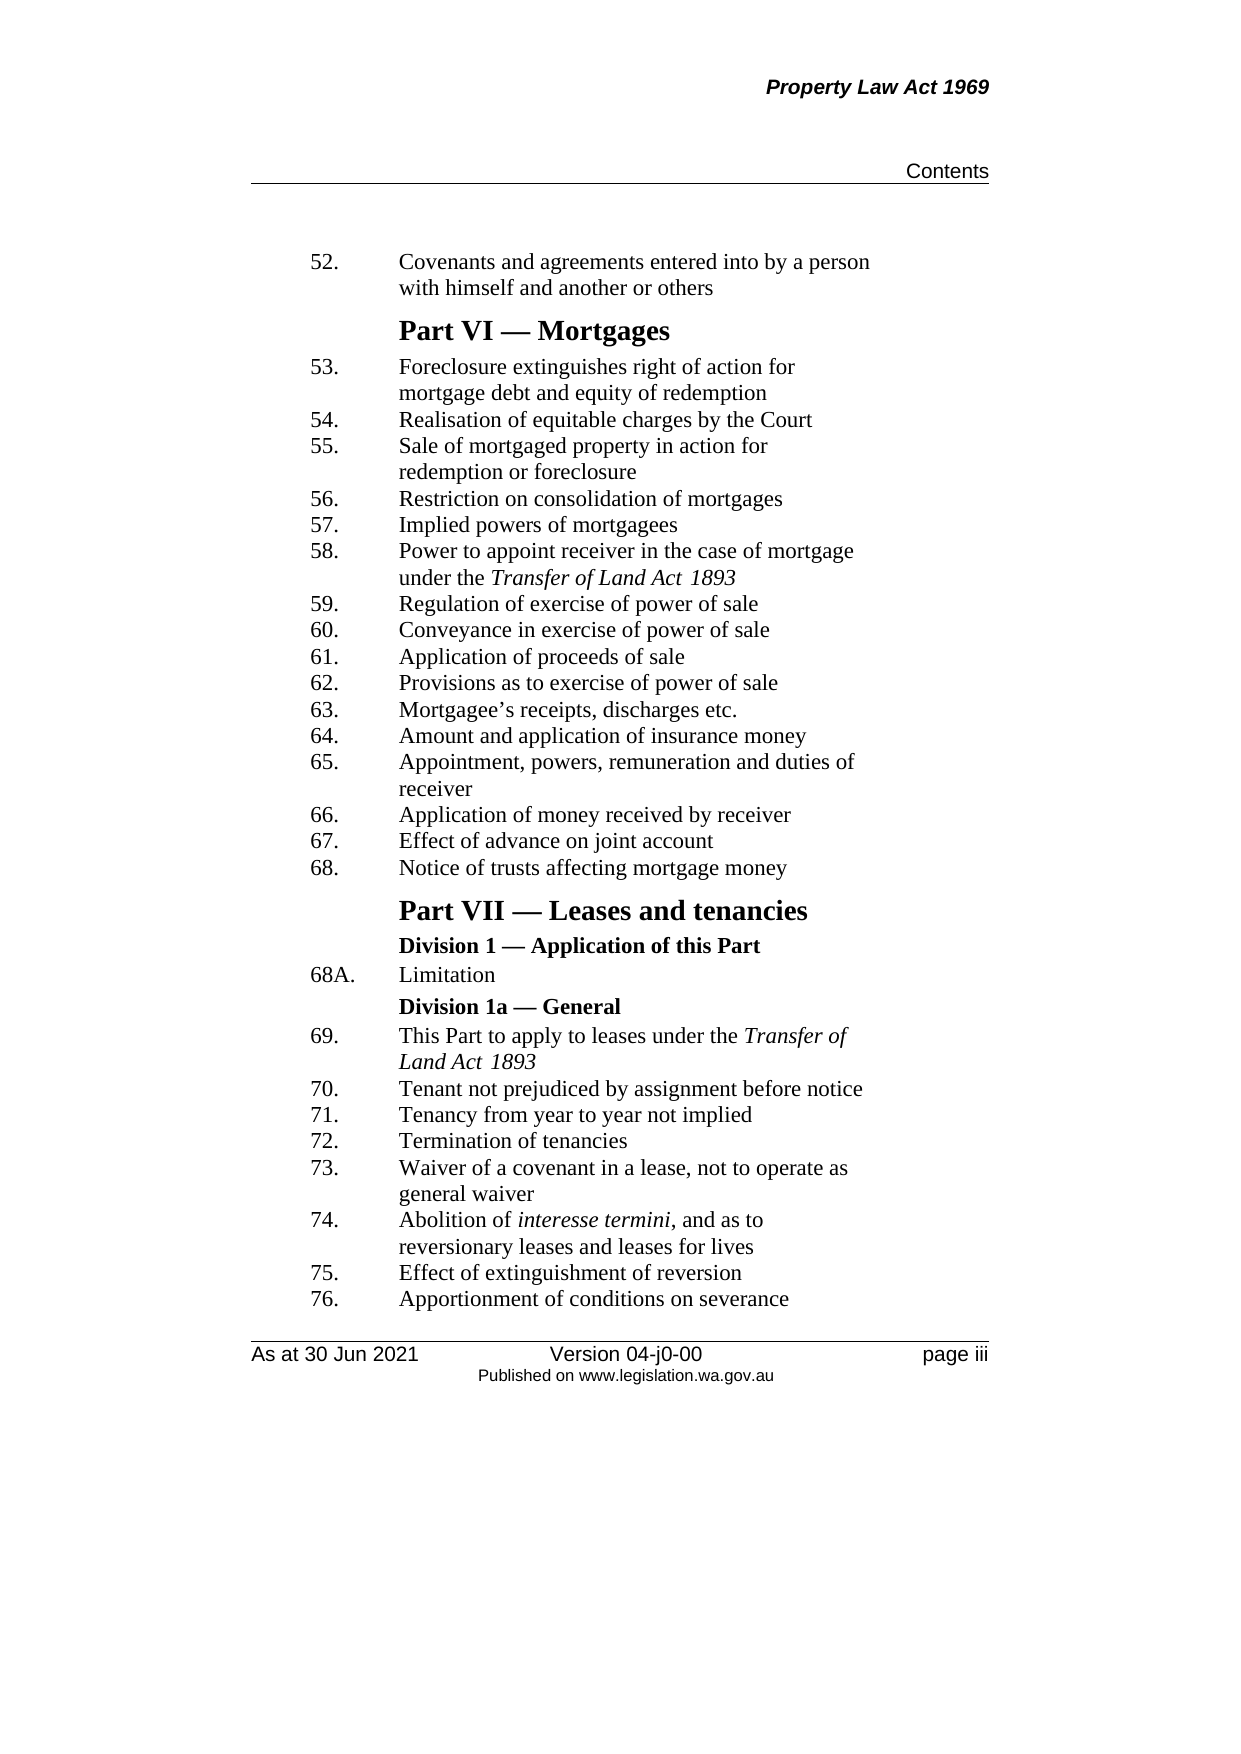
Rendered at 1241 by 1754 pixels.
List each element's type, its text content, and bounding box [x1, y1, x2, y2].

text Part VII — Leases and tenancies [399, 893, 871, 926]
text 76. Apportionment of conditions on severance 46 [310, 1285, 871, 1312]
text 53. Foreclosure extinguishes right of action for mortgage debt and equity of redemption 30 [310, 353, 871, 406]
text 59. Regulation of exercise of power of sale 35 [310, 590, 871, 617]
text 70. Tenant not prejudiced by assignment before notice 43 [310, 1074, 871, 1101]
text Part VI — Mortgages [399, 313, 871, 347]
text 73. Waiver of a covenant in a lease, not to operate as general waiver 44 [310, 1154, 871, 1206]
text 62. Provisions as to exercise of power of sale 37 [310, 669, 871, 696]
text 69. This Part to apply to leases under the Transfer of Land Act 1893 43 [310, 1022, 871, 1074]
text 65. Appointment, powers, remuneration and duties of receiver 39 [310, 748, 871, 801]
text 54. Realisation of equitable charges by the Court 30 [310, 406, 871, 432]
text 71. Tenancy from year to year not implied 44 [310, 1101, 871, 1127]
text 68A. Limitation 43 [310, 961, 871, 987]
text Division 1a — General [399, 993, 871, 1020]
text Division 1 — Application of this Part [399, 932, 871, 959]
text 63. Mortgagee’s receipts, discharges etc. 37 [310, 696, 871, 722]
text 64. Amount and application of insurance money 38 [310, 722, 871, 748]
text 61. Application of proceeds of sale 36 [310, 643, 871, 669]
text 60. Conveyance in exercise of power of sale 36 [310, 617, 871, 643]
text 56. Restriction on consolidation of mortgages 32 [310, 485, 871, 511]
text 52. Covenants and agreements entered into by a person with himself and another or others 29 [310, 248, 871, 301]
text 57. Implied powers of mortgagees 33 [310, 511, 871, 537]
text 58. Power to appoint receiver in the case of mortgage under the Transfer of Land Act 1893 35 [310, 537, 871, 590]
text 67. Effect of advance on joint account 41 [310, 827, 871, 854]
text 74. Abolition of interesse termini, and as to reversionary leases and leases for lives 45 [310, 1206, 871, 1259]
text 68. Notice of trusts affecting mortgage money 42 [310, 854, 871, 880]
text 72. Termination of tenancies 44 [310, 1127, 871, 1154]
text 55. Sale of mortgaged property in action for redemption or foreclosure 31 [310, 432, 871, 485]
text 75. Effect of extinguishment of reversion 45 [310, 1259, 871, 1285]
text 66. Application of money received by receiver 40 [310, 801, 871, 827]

==

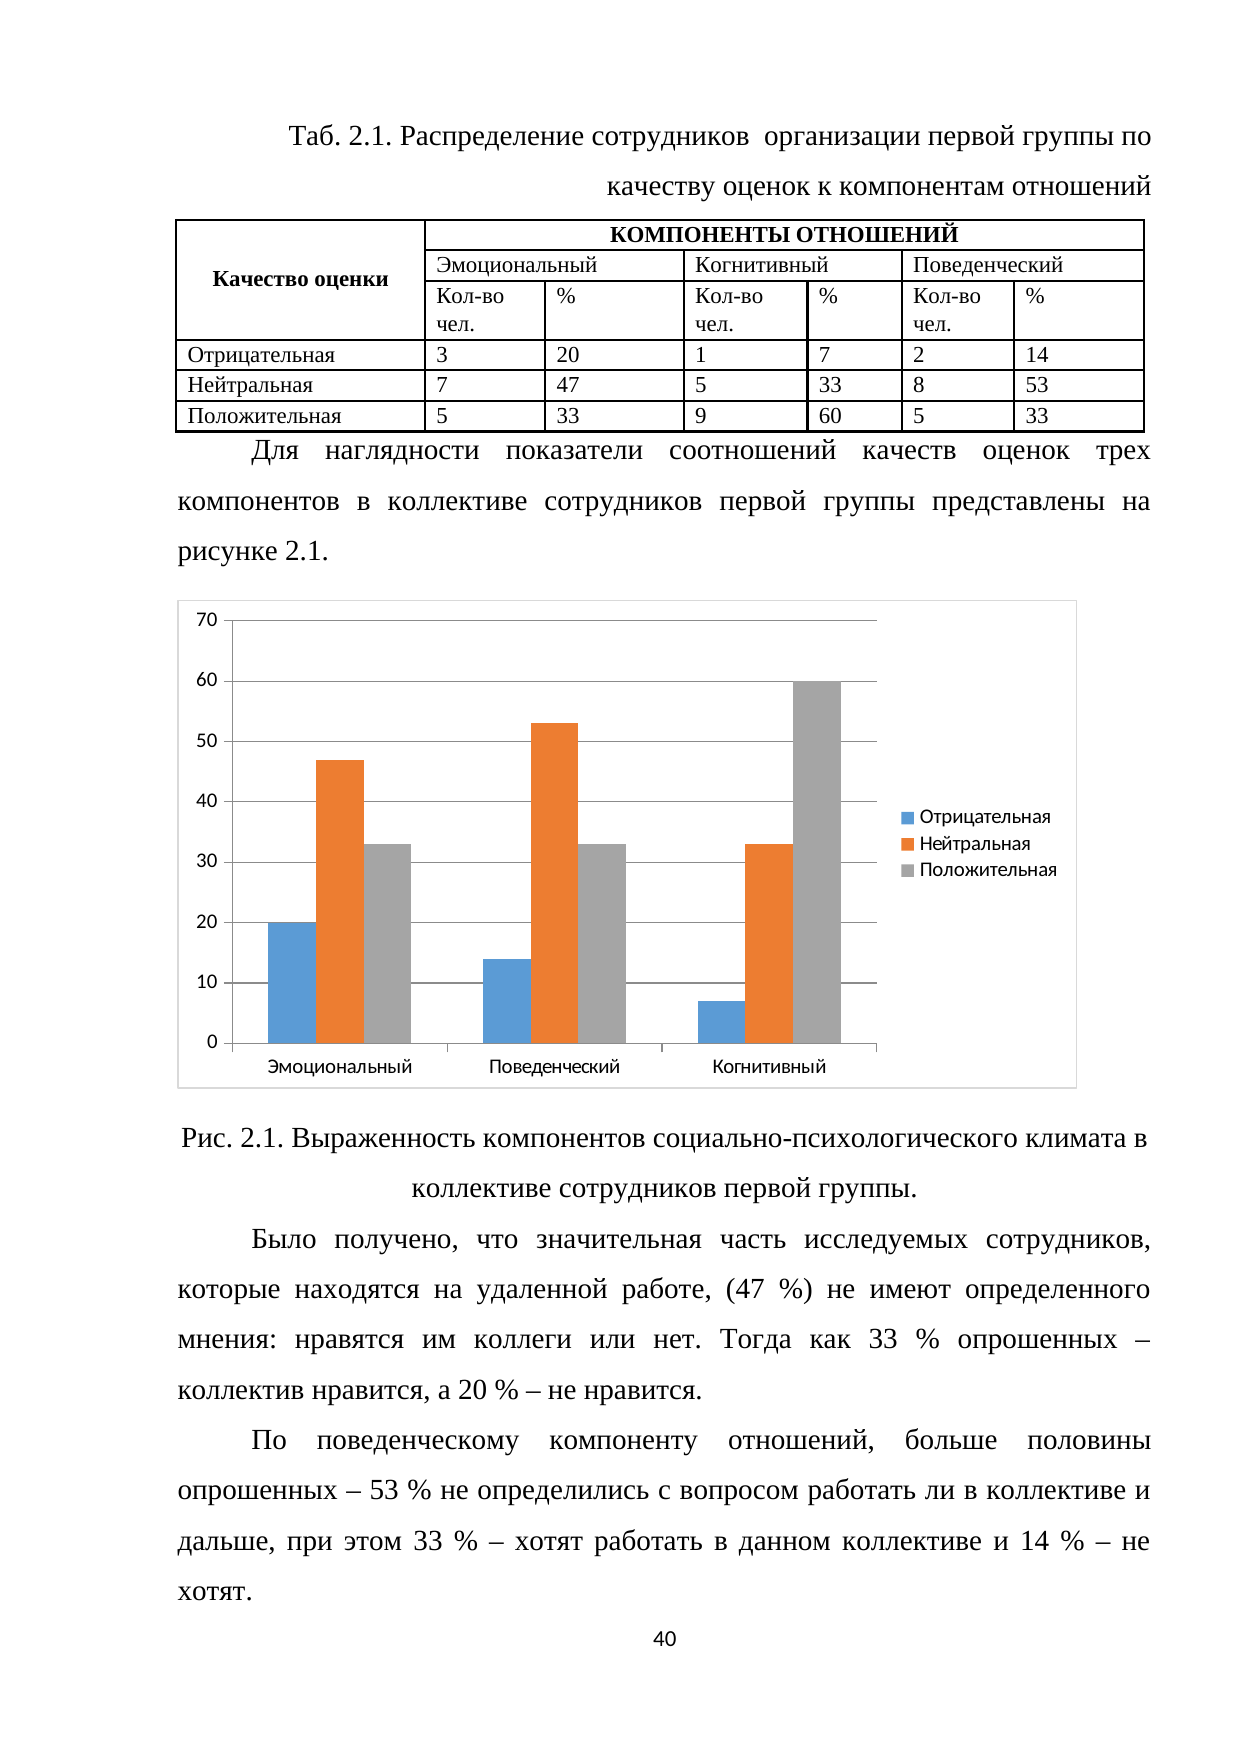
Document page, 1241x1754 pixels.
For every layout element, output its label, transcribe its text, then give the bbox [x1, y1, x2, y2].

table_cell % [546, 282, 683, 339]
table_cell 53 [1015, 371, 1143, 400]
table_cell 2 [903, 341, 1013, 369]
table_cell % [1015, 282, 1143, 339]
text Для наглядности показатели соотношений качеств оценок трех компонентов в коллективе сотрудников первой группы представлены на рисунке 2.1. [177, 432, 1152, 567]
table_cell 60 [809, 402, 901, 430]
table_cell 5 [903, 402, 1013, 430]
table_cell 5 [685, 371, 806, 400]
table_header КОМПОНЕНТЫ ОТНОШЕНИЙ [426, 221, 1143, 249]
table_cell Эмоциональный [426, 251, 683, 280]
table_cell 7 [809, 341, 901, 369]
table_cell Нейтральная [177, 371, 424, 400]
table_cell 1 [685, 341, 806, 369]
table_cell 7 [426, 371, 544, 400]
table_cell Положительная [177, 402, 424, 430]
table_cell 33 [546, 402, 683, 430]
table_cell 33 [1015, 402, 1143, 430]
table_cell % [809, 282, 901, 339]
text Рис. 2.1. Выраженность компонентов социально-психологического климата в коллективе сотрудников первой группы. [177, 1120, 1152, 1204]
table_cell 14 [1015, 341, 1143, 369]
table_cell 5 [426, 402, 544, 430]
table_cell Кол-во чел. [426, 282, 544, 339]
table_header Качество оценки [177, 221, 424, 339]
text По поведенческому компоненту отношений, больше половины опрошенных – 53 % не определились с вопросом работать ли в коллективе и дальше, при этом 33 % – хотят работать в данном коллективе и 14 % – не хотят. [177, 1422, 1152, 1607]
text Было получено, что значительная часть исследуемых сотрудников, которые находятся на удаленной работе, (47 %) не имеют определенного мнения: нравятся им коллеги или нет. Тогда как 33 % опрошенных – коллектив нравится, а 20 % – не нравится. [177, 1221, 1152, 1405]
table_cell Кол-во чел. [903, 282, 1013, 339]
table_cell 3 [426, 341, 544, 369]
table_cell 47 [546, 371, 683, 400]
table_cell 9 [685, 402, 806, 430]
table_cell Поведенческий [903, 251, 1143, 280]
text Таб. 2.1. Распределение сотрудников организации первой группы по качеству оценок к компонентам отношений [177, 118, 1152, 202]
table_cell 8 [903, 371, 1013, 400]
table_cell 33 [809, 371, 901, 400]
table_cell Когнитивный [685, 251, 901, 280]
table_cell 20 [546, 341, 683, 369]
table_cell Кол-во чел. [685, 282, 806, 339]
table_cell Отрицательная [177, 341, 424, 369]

**Instructions for the task**
Copy out every line of the material above that contains the string "Part".

**Written response**
text Part VII — Leases and tenancies [399, 893, 871, 926]
text Part VI — Mortgages [399, 313, 871, 347]
text 69. This Part to apply to leases under the Transfer of Land Act 1893 43 [310, 1022, 871, 1074]
text Division 1 — Application of this Part [399, 932, 871, 959]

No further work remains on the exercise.